Monday, January 14, 2019

Music as Language (3)

I'm not trying to master Bach's E Minor sonata for flute and continuo, since I know I'll never master it. But I've been working on it for a few weeks and gradually coming to feel that I understand what's going on in the piece. Ra'anan Eylon, my first flute teacher, used to say, when he didn't think I was playing something right, that he didn't understand the music.
My son-in-law, who took a BA in linguistics, rejected the idea of music as a language, since it doesn't denote anything. But a listener can tell whether a performer understands what he or she is playing, whether the phrasing and dynamics, the tempo, the general feel, testify to a grasp of the music. And a sophisticated listener, who is familiar with the music, might either confirm that the performer's understanding was convincing, or object to it, or disagree but concede that it added to his or her own understanding of the music. If music isn't, at least metaphorically, a language, how can it be understood or misunderstood?
Learning to play the Bach sonata, or any other demanding piece, is like learning to recite a great poem or examining a great painting square centimeter by square centimeter, though a painting doesn't direct your experience as a viewer as powerfully as art that unfolds in time.
Written music is a bit like a computer program that makes the performer move and breathe the way it wants him or her to do. But people aren't sound cards. The performer responds to the instructions sent by the score, both before and after playing the notes. A comical way of looking at the performance of a string quartet, the musicians' movements, is to think of them as automatons whose behavior is controlled by the score on the music stands in front of them. But that's an unacceptable take on what's happening.
But reading music, especially when you are playing with other people, is participation in a scripted conversation, like the written dialogue in a play or film.
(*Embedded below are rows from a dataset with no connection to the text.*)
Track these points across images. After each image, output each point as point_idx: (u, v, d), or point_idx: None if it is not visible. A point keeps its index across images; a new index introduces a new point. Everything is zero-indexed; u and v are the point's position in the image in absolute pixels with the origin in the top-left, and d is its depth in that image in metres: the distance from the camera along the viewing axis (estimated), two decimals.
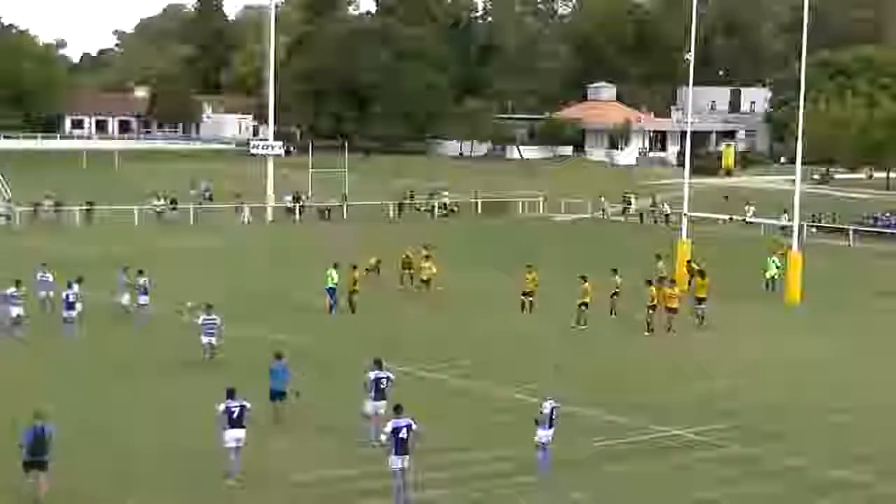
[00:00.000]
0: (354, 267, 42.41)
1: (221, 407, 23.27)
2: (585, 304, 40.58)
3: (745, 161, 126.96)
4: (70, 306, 36.46)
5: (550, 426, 23.71)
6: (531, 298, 42.65)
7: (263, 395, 26.50)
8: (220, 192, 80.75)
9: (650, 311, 40.11)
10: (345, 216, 75.43)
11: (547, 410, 23.70)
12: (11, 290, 36.13)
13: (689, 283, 46.57)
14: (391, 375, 26.06)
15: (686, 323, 40.64)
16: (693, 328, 40.62)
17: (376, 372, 25.80)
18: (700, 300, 41.76)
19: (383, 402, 25.21)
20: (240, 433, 23.18)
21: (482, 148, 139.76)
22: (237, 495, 22.43)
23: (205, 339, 33.06)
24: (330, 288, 41.66)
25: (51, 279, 39.36)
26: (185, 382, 31.17)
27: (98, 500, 22.40)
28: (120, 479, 23.32)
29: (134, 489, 22.73)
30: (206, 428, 26.23)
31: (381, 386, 25.62)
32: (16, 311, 35.89)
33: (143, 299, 39.15)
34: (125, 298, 39.21)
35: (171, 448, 25.40)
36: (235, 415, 23.18)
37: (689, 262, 49.46)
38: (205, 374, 31.68)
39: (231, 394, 23.51)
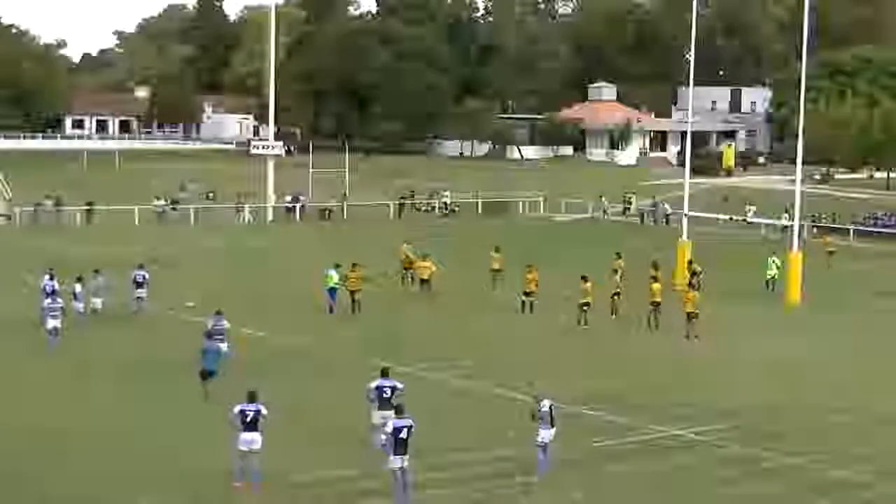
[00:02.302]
0: (354, 267, 42.33)
1: (236, 409, 22.95)
2: (587, 304, 40.58)
3: (745, 161, 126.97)
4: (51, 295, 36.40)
5: (552, 426, 23.72)
6: (532, 298, 42.62)
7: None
8: (216, 191, 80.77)
9: (652, 310, 40.22)
10: (345, 216, 75.43)
11: (546, 409, 23.70)
12: (48, 301, 35.61)
13: (689, 283, 46.47)
14: (398, 385, 25.20)
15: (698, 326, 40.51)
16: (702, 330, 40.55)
17: (379, 381, 25.10)
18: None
19: (390, 412, 23.71)
20: (253, 436, 22.71)
21: (482, 148, 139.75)
22: (237, 495, 22.41)
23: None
24: (330, 288, 41.59)
25: (57, 286, 39.14)
26: (186, 383, 31.10)
27: (107, 502, 22.38)
28: (126, 480, 23.28)
29: (140, 491, 22.68)
30: (207, 428, 26.22)
31: (385, 395, 24.83)
32: (52, 323, 34.98)
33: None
34: (99, 302, 39.05)
35: (171, 448, 25.39)
36: (249, 418, 22.75)
37: (689, 262, 49.44)
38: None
39: (251, 397, 23.16)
You respond to many stimuli: to your own playing, to the playing of the others, and to the audience. Your performance is also a kind of dialogue with the composer, and with all the other musicians who have played the piece in question, even if you haven't heard them.
I have often been in groups of musicians playing a piece for the first time, a piece no one in the group has heard before, and I've often been astonished by how quickly the music takes shape. Together, the players understand it.